僕がそこに書いた理論は、君には鵺みたいな話に思えるかもしれないが、実用も実用――実用的すぎて僕はこれでパンとチーズを得ているくらいだ。」
「どうやって?」と私は不本意ながらも尋ねる。
「まあ、これが僕の生業でね。
おそらく世界中に僕一人、
諮問探偵なのだ、と言っても君にはわからないだろうね。
ここロンドンには多くの刑事探偵と、多くの私立探偵がいる。
この人々が窮すれば、たちまち僕の元へ軌道修正してもらいに来るのだ。
証拠はみな向こうで揃えてくるから、僕は犯罪史の知識をたぐるだけで、大抵はまっすぐにできる。
悪事には強い同族的類似性があってね、一〇〇〇の事件の詳細を自家薬籠中のものにして、一〇〇一番目の事件が解けないとすれば、それこそ奇妙な話。
レストレードは馴染みの刑事で、
彼は目下、偽造事件の煙に巻かれている最中。だから僕の元へ来た。」
「なら他の人たちは?」
「おおかた民間の興信所から回されてきた人々だ。
みな何かしら厄介事を抱えて、ささやかな解決を望んでいる。
僕はその話を聞き、人々は僕の意見を聞き、さすれば報酬は懐の中。
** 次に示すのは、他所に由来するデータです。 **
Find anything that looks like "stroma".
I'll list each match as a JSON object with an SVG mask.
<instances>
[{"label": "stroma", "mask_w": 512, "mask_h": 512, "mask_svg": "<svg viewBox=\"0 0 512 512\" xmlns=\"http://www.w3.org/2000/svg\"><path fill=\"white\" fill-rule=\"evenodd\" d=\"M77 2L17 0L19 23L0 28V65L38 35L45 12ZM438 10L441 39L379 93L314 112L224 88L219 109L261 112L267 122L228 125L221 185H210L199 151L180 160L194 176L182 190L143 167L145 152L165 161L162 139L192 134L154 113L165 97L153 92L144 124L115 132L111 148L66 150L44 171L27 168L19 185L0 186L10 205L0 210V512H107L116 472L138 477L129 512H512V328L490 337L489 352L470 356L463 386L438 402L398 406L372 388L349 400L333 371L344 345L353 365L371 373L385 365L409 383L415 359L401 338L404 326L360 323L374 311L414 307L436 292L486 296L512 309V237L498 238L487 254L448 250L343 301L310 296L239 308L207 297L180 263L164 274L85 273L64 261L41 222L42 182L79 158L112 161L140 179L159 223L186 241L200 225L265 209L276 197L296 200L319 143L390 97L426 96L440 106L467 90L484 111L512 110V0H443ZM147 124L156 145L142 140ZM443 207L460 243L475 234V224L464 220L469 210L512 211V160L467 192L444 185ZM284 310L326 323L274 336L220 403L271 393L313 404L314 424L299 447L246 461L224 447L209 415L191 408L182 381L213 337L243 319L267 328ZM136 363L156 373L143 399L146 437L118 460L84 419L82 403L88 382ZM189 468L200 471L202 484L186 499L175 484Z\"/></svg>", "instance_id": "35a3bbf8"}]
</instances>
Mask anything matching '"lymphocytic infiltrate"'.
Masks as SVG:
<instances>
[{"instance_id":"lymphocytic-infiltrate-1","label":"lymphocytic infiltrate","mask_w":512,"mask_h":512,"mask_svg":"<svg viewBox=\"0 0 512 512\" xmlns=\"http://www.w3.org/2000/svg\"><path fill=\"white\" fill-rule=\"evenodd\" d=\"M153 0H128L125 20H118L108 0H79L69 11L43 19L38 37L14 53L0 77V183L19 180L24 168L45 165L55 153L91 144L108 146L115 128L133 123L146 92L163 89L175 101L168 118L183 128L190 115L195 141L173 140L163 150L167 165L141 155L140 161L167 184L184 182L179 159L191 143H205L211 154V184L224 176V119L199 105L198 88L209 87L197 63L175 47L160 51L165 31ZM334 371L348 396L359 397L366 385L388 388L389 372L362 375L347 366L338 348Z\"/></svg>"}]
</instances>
」
「だが本気かね? では君は部屋を出ずして謎が解けると言うのか、他の人間は事細かに知っていたにもかかわらず、まったくお手上げだったというのに。」
「無論。その筋なら、ある種の直観力がある。
時として少々込み入った事件が出来することもあるが、
そのときは動き回って、直に物事を見ねばならんよ。
ほら、僕には豊富な知識があるから、問題に当て嵌めて事を格段に処理しやすくできる。
この記事にあるような、これら演繹推理の公式。君にはあざけりの対象でも、僕にしてみれば、実地におけるその価値は何物にも代え難い。
僕の観察力も二つ目の天分だ。
君は驚いていたね、初対面の時、アフガニスタン帰り、などと僕が言ったものだから。」
「人から聞いたに決まっとる。」
「そんなことはない。わかったのだ、君がアフガニスタン帰りだと。
いつもの癖で、一連の思考が頭を一瞬で駆けめぐって、中の段階を意識せずに結論へと行き着く。
ただ中間がないわけではない。
一連の推理を追うと、『ここに医師風の男がいる、だが軍人の雰囲気もある。では軍医なのは明らか。
彼は熱帯地方から帰ってきたばかりだ、というのも顔が黒いが、地肌でない上、なにしろ腕が白い。
彼は艱難病苦を経験している、やつれた顔がなによりの証拠だ。
左腕を負傷していて、ぎこちなく不自然な動きをしている。
熱帯地方のどこに、英国軍医が苦難を経験し、腕に負傷を受けてしまうような所がある? 
アフガニスタンをおいて他になし。』すべて一連の思考は一秒に満たない。